Login • Lupa Password | Daftar segera dan nikmati pemasangan iklan baris secara gratis! |
Medanbisnisdaily.com-Medan.Sepuluh tahun terakhir, Erwin Landy mesti bolak-balik Medan-Samosir. Seminggu di Medan, tiga Minggu di Samosir, begitu istilah pembuat pupuk organik ini. Belakangan, pupuk organik hasil eksperimennya semakin diminati para petani yang ada di kawasan Danau Toba.
Selain hemat, bebas kimia, para petani juga bisa memproduksinya sendiri. Bahan utamanya adalah sampah organik yang banyak berserakan di pemukiman warga.
"Pokoknya sampah organik.

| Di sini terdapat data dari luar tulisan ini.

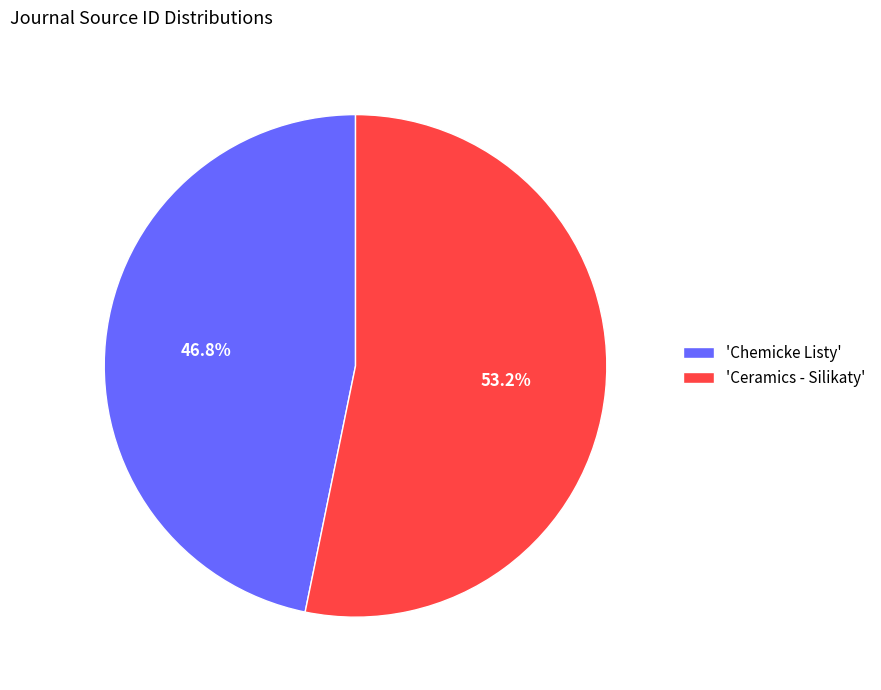

Which slice is the smallest?

'Chemicke Listy'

Enceng gondok, kulit kopi, jerami, batang pisang, kulit durian dan sebagainya. Jadi selain dapat pupuk organik, lingkungan juga jadi bersih," kata Erwin pada medanbisnisdsily.com Selasa (20/3/2018).
Salah satu bahan dasar yang wajib disertakan dalam setiap pupuk organik buatannya adalah tanaman sipaet-paet yang banyak ditemukan di kawasan Danau Toba, terutama di Samosir.
Inspirasi menggunakan tanaman sipaet-paet berawal dari rasa penasarannya melihat kebiasaan petani di kawasan Danau Toba yang selalu menabur tanaman ini ke lahan yang akan ditanami. Pernah hal itu ia tanyakan kepada seorang petani, namun jawaban yang diterimanya belum cukup memuaskan, terutama dari sisi sains.
Menurut petani itu, disebut sipaet-paet karenanya rasa tanaman itu memang pahit. Bahkan binatang pun enggan memakan tanaman ini sehingga habitatnya tidak terkendali.
Erwin pun mulai bereksperimen. Ia memfermentasi tanaman ini. Tanaman itu dipotong-potong kemudian dilarutkan ke dalam air dan dibiarkan membusuk selama beberapa hari.
Air hasil fermentasi itu ia teliti di laboratorium. Hasilnya sangat mengejutkan. Dalam setetes cairan itu terdapat miliaran bakteri baik, yang salah satu fungsinya merangsang pertumbuhan tanaman.
Sejak itu Erwin terus melakukan eksperimen dan menemukan berbagai jenis pupuk organik dari bermacam tanaman yang difermentasikan. Pada akhirnya Erwin sampai pada kesimpulan bahwa setiap penyakit yang menyerang tanaman obatnya juga berasal dari tanaman. Semua itu permainan bakteri, istilah Erwin.
"Logikanya begini, di dunia ada bakteri jahat dan ada bakteri baik. Untuk melawan bakteri jahat kita bisa menggunakan bakteri baik. Jadi yang kulakukan adalah pengembangbiakan bakteri sesuai tujuannya, Karenanya, untuk mengatasi serangan hama tidak perlu dengan fungisida atau insektisida. Cukup kita semprotkan cairan yang mengandung bakteri yang merupakan predator hama itu," paparnya.
Hal itupun ia buktikan dengan membuat fungisida sekaligus bakterisida berbahan jelaga atau juga disebut rambang-rambang yang biasa bergelantungan di atas tungku perapian. Jelaga itu diproses sedemikian rupa sehingga menjadi berbentuk cairan.
Insipirasi itu ia peroleh dari logika bahwa kayu yang sering diasapi lebih kuat dan tidak gampang busuk. Berarti ada bakteri di jelaga itu yang membuat kayu tidak diserang jamur dan hama perusak kayu.
Hasil kerja keras Erwin telah membuahkan hasil. Semakin banyak petani menggunakan pupuk organik buatannya. Pada Minggu (18/3/2018) lalu ia bersama para petani dari kelompok masyarakat Parmalim di Tobasa memproduksi pupuk organik sebanyak 30 ton. Bahannya dari sampah organik yang dikumpulkan dari rumah masing-masing. Sampah organik itu diramu bersama tanaman sipaet-paet.